People who’ve done TCC for decades have experienced, and seen in others, a wide range of physical, emotional and spiritual benefits. Here, a TCC teacher from Maine tells his story.
By RR, Portland, Maine
This is my journey. I went to my first T’ai Chi Chih class in Montclair, New Jersey, thinking it was a T’ai Chi Ch’uan class, which I had learned in San Francisco in 1983 and had pursued for many years. I had taken external and internal martial arts since I was 19 and the one thing I had always been searching for was a spiritual dimension. I knew it was out there; I had taken Aikido when I was younger and, because of its philosophy, I knew there could be a spiritual aspect to all this.
For the most part, T’ai Chi Ch’uan classes I had taken had no meditation feeling to them; it was all about the physical. I was ready for T’ai Chi Chih when it came along. It was a big surprise.
I think of T’ai Chi Chih as another qigong system and, although its principles are based on the physical foundation of T’ai Chi Ch’uan and TCM (Traditional Chinese Medicine), which gave birth to the meridian system, by the fifth class I knew this was very different and I was hooked. I also remembered that Justin Stone was a T’ai Chi Ch’uan master. I was especially impressed by Justin’s writings, especially Spiritual Odyssey, where he made reference to Krishnamurti, whom I had seen in New York City in the 1970’s and who had a great impact on me. Much of what Justin had to say resonated with me, especially being in the here and now, which I feel T’ai Chi Chih emphasizes. Justin’s focus on relaxing also rang a clear bell.
~ ~ ~ ~ ~ ~ ~ ~ ~
I didn’t get serious about T’ai Chi Chih until I suffered heart problems. In 2007 my doctor told me that my ejection fraction rate (the percentage of blood pumped from the left into the right chamber) was twenty-five percent. For most people it’s between fifty-five and sixty-five percent. After practicing T’ai Chi Chih for all these years, mine is now around seventy percent, which mystifies my cardiologist. I tell him it’s the Chi.
In 2009, I received my certification….
Maine’s population is 1.33 million, while Portland (where I’m the only full time T’ai Chi Chih teacher) has 66,000 people. The New England area, I think by temperament, has not fully embraced either T’ai Chi Chih or T’ai Chi Ch’uan, although there are many yoga studios around Portland. When I moved here, Maine had three other T’ai Chi Chih teachers in the north; now there are five. When I came there were no T’ai Chi Chih teachers in New Hampshire, Vermont or Massachusetts; now there are two or three in each. So T’ai Chi Chih is slowly growing.
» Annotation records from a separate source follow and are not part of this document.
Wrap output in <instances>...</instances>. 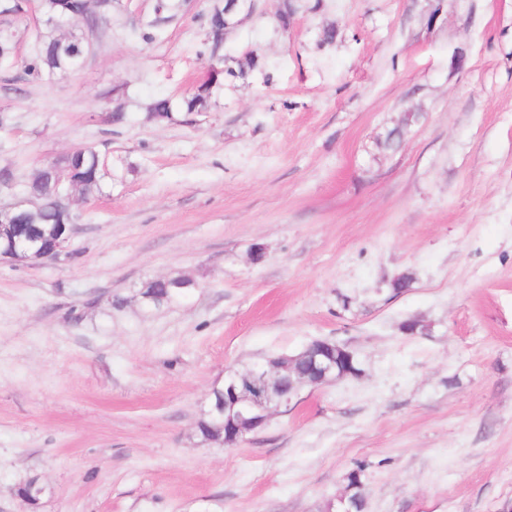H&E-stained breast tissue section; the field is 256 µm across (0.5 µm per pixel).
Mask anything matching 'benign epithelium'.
Masks as SVG:
<instances>
[{
  "mask_svg": "<svg viewBox=\"0 0 512 512\" xmlns=\"http://www.w3.org/2000/svg\"><path fill=\"white\" fill-rule=\"evenodd\" d=\"M247 0H224L223 22L213 30L225 33L236 23ZM15 236L0 249V263L17 264L28 252L55 261L73 256L71 240L77 225H65V231L50 239L34 234L25 224L13 225ZM347 347L329 340L315 339L293 357H272L243 376L230 369L224 374V440L235 445L247 435L262 429L272 414L288 405L304 386H320L348 376L342 360L352 359Z\"/></svg>",
  "mask_w": 512,
  "mask_h": 512,
  "instance_id": "7a95c632",
  "label": "benign epithelium"
}]
</instances>
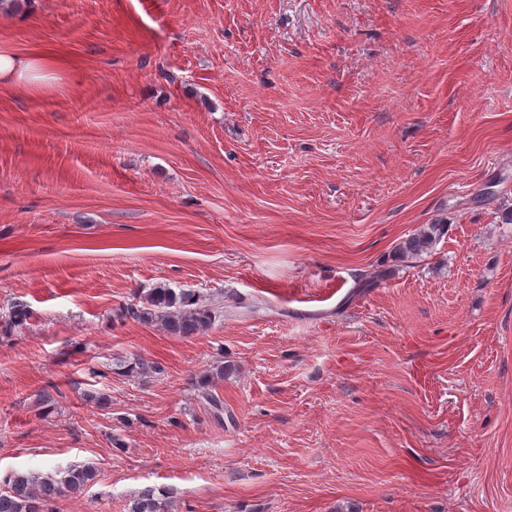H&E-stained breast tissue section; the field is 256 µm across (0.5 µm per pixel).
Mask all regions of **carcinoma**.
Wrapping results in <instances>:
<instances>
[{"label":"carcinoma","instance_id":"carcinoma-1","mask_svg":"<svg viewBox=\"0 0 512 512\" xmlns=\"http://www.w3.org/2000/svg\"><path fill=\"white\" fill-rule=\"evenodd\" d=\"M448 232V224L436 219L421 224L404 239L397 251L403 258L418 257L434 249ZM123 316L143 324H156L173 336H192L210 328L222 316V310L204 304L189 290H175L159 284L136 297L123 309ZM115 373L125 376L158 374L156 362L142 358L119 359ZM98 477L92 462L73 465L63 471L45 475L13 471L0 478V512H56V502L65 496L82 492ZM164 492L147 487L131 498L126 512H168Z\"/></svg>","mask_w":512,"mask_h":512}]
</instances>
My support comes from T’ai Chi Ch’uan teachers, from whom I still take classes (my roots). And I’ve demonstrated T’ai Chi Chih to my T’ai Chi Ch’uan class. One of my teachers offered plants for my T’ai Chi Chih studio and hooked me up with “Mended Hearts” for whom I did a demo….
My students are my inspiration. My best student (I always say half-kiddingly) is 90 years old and does T’ai Chi Chih daily – even when he suffered from mononucleosis and pneumonia. He loves T’ai Chi Chih, which has increased his balance and he considers it meditation, although he “could never meditate.” He helped me demonstrate T’ai Chi Chih on a local television station a few years ago. He has what Justin refers to as teh (inner sincerity).
I’d never taught before and it’s my students who have supported me and whom I’ve learned from. Students love the feeling they get from doing T’ai Chi Chih – the general feeling that it transports them to another plane.
I predominantly get female students between the ages of 50 and 90; a number of them belong to religious communities. (Students include four pastors and one Buddhist priest.) I also have multiple sclerosis students for whom T’ai Chi Chih has greatly helped with balance. For some, T’ai Chi Chih has had an immediate impact. My very first student reported that after five weeks of classes she asked her doctor to cut her arthritis medication in half (which he did). The doctor also reported that my student’s blood pressure had never been lower in 18 months.
A few students have expressed an interest in teaching T’ai Chi Chih; one is actively pursuing accreditation. As a teacher I look for that “inner sincerity” that Justin talks about. I leave the spiritual aspects up to the individual; my focus has been on preventive health aspects of T’ai Chi Chih. During the Mended Hearts demonstration, I learned that two of the biggest post-operative factors were depression and the inability to be active, both of which are positively affected by T’ai Chi Chih.
Excerpted by permission from the May 2015 issue of the TCC journal, The Vital Force.